ErrTapDOCS

Cron Heartbeats

Monitor scheduled jobs with ErrTap heartbeat monitors — detect missed and late runs before your users do.

How heartbeat monitors work

A cron monitor expects a ping (heartbeat) on a schedule. If the ping doesn't arrive within the grace period, ErrTap fires a CRON_MISSED alert.
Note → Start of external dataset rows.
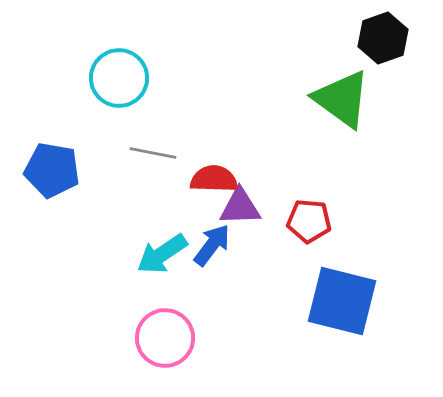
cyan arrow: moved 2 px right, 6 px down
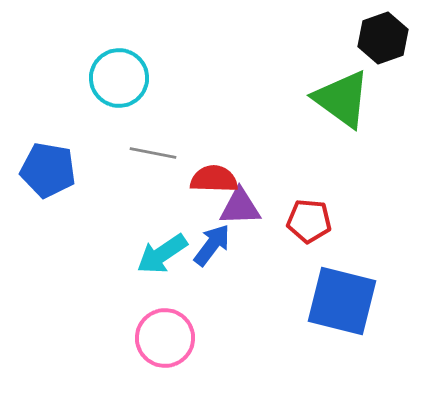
blue pentagon: moved 4 px left
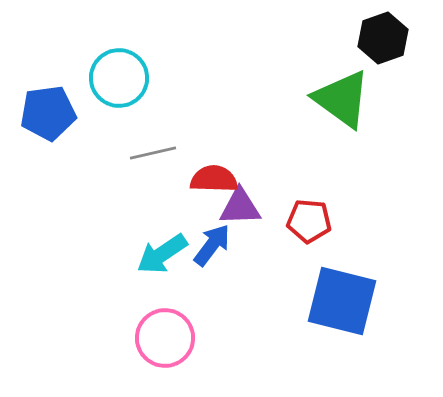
gray line: rotated 24 degrees counterclockwise
blue pentagon: moved 57 px up; rotated 18 degrees counterclockwise
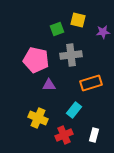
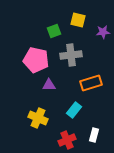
green square: moved 3 px left, 2 px down
red cross: moved 3 px right, 5 px down
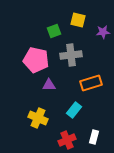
white rectangle: moved 2 px down
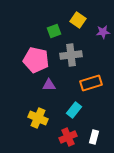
yellow square: rotated 21 degrees clockwise
red cross: moved 1 px right, 3 px up
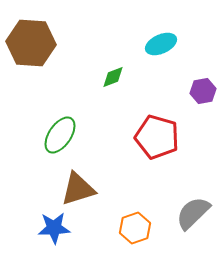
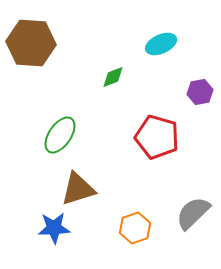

This catches a class of failure that uptime checks miss: the server is up, but the scheduled job silently didn't run.

Creating a monitor

In the dashboard: Cron → New monitor. Supply:

FieldDescription
NameHuman-readable label
SlugURL-safe identifier — used in the heartbeat URL
ScheduleCron expression, e.g. 0 2 * * * (daily at 02:00 UTC)
Grace periodHow long after the expected run time ErrTap waits before alerting (default: 5 minutes)

Sending a heartbeat

After each successful job run, POST to the heartbeat endpoint:

curl -X POST https://your-host/ingest/cron/<slug> \
  -H "Authorization: DSN et_<your-key>"

Or use the SDK helpers:

// Node.js
import { heartbeat } from '@errtap/node';
await heartbeat('invoices-generate');
// Laravel
ErrTap::heartbeat('invoices-generate');

Missed detection

ErrTap computes the next expected run from the cron expression and monitors timezone. If a heartbeat isn't received within grace_period after that time, an alert fires.

A run is considered missed (not late) only after the grace window closes. This avoids false positives from jobs that occasionally run a few seconds past their scheduled time.

Alert configuration

Cron alerts fire on CRON_MISSED events. Configure channels under Alerts → Alert rules.